Now, all the countries are set to miss all of those targets they set themselves, the United Nations said. In the latest Global Biodiversity Outlook (GBO), the United Nations said not even one of the mentioned goals would be met.
Last year the UN’s panel on biodiversity, called IPBES, warned that 1 million species face extinction as human-made activities have already severely degraded three-quarters of land on Earth.
“We are currently, in a systematic manner, exterminating all non-human living beings,” Anne Larigauderie, IPBES executive secretary, told AFP.
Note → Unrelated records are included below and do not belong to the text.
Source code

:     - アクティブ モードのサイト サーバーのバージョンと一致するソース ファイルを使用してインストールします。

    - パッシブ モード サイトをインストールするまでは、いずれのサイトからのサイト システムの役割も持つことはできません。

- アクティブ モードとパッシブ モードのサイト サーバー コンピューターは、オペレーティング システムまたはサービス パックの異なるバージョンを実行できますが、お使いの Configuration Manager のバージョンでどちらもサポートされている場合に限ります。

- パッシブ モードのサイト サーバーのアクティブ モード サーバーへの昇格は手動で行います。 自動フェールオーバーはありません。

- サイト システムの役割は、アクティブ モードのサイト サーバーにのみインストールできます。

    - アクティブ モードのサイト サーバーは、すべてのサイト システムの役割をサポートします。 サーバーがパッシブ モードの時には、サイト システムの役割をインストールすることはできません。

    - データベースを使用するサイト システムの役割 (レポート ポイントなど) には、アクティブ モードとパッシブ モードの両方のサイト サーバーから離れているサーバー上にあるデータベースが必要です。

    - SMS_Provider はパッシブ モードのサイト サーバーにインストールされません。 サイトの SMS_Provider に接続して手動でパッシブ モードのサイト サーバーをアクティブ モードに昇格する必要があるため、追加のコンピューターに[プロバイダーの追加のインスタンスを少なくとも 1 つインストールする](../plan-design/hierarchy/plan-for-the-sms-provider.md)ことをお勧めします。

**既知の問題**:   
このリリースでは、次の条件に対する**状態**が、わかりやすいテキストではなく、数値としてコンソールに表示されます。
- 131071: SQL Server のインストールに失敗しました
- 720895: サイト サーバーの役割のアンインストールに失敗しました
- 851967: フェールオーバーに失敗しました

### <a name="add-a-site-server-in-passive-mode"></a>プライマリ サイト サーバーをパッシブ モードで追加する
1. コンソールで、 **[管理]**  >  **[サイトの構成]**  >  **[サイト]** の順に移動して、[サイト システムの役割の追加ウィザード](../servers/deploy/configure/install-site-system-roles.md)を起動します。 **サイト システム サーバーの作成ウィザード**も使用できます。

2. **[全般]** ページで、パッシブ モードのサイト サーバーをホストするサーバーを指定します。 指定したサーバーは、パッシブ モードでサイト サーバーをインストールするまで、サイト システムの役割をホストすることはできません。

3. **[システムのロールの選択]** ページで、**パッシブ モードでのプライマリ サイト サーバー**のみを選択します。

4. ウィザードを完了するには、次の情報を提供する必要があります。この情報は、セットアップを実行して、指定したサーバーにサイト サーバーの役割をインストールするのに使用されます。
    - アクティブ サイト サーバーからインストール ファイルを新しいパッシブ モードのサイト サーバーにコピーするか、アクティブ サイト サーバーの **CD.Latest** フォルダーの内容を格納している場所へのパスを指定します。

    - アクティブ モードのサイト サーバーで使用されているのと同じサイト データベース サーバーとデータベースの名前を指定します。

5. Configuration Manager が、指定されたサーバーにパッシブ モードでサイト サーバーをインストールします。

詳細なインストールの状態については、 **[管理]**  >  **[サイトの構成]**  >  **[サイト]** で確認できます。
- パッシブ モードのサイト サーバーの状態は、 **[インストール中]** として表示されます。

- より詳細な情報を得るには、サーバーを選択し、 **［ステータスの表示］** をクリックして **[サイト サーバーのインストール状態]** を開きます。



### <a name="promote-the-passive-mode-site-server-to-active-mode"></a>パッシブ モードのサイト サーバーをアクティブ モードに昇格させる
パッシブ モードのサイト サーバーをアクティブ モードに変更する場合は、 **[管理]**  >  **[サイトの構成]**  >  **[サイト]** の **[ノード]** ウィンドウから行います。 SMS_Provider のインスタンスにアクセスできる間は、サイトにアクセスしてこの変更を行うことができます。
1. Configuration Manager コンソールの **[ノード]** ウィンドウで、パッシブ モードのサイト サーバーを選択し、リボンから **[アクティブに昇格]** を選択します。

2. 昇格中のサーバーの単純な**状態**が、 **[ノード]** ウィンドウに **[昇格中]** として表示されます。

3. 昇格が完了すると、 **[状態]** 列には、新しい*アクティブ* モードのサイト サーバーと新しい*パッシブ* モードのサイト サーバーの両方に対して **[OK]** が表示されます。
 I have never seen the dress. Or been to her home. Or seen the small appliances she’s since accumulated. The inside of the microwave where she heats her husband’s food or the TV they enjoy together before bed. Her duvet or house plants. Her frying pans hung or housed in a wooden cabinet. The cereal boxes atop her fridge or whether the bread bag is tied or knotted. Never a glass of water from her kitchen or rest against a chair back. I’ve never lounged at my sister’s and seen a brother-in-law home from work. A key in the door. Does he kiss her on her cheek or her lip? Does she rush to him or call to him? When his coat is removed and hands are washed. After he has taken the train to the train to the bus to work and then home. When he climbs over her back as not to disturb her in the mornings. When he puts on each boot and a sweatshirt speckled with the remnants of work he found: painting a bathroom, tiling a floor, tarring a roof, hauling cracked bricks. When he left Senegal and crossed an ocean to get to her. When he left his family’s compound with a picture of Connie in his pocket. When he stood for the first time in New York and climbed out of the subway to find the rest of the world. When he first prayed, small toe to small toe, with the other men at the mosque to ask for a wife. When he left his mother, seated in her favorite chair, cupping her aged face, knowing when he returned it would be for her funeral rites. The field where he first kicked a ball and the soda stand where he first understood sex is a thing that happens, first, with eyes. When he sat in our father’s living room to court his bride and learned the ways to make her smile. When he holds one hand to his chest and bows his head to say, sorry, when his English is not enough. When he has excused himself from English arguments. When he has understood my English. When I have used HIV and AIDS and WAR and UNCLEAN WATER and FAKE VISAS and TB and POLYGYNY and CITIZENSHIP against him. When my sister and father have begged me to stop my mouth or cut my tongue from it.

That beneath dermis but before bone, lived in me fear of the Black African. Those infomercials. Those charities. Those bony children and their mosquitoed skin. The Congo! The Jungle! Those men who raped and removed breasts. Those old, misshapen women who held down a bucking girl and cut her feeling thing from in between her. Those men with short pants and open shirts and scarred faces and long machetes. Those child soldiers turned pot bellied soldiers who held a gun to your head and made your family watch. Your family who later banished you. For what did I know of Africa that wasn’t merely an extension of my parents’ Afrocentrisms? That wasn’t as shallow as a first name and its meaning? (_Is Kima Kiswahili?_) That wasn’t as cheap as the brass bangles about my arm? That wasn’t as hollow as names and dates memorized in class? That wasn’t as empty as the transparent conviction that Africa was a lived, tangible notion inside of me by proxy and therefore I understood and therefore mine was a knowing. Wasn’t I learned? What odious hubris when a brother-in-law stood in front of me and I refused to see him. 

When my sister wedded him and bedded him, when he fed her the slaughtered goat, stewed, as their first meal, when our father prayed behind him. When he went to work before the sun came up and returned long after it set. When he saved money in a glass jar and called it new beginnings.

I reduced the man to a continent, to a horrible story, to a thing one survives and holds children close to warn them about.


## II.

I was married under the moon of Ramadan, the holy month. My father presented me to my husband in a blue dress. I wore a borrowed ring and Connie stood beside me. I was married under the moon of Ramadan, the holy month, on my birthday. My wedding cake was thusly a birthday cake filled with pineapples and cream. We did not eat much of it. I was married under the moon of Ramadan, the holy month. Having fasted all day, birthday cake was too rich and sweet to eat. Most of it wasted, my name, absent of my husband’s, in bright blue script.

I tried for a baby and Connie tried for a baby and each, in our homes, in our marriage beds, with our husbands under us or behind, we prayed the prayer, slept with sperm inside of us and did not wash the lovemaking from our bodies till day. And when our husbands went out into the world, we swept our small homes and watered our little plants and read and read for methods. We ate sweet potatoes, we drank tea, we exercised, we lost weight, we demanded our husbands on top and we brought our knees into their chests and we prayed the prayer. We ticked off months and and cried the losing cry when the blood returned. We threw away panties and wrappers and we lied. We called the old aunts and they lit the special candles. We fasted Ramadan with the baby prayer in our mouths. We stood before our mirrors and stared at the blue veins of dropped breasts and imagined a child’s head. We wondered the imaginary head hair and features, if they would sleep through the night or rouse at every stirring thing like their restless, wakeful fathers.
“The population sizes of mammals, birds, fish, amphibians, and reptiles have seen an alarming average drop of 68% since 1970.” according to a report by WWF
Coming to a few positive things, some progress had been made toward protecting nature in the last decade, according to the Global Biodiversity Outlook
A noticeable positive change is that the rate of deforestation has dropped by around a third compared with the previous decade. Also, the 20-year period since 2000 has seen protected areas increase from 10% of land to 15%, and from 3% of oceans to at least 7% currently.
But still, this is not enough to counter the ongoing destruction of biodiversity. There are still a lot of dangers against which taking action is inevitable now.
Among the dangers to nature detailed in the report was the continued prevalence of fossil fuel subsidies, which the authors estimated at about $500 billion annually.
David Cooper, the lead author of the GBO assessment, said there were segments of society with “vested interests” preventing governments from reducing support to polluting industry.
“(Subsidies) are harmful to biodiversity and in most cases in the aggregate harmful economically and socially,” he told AFP.
Reacting to the U.N.’s assessment, Andy Purvis from the Department of Life Sciences at Britain’s Natural History Museum, said it was “shocking” that the world was set to miss all 20 of its own nature protection targets.
“We have to recognize that we’re in a planetary emergency,” he said.
“It’s not just that species will die out, but also that ecosystems will be too damaged to meet society’s needs.”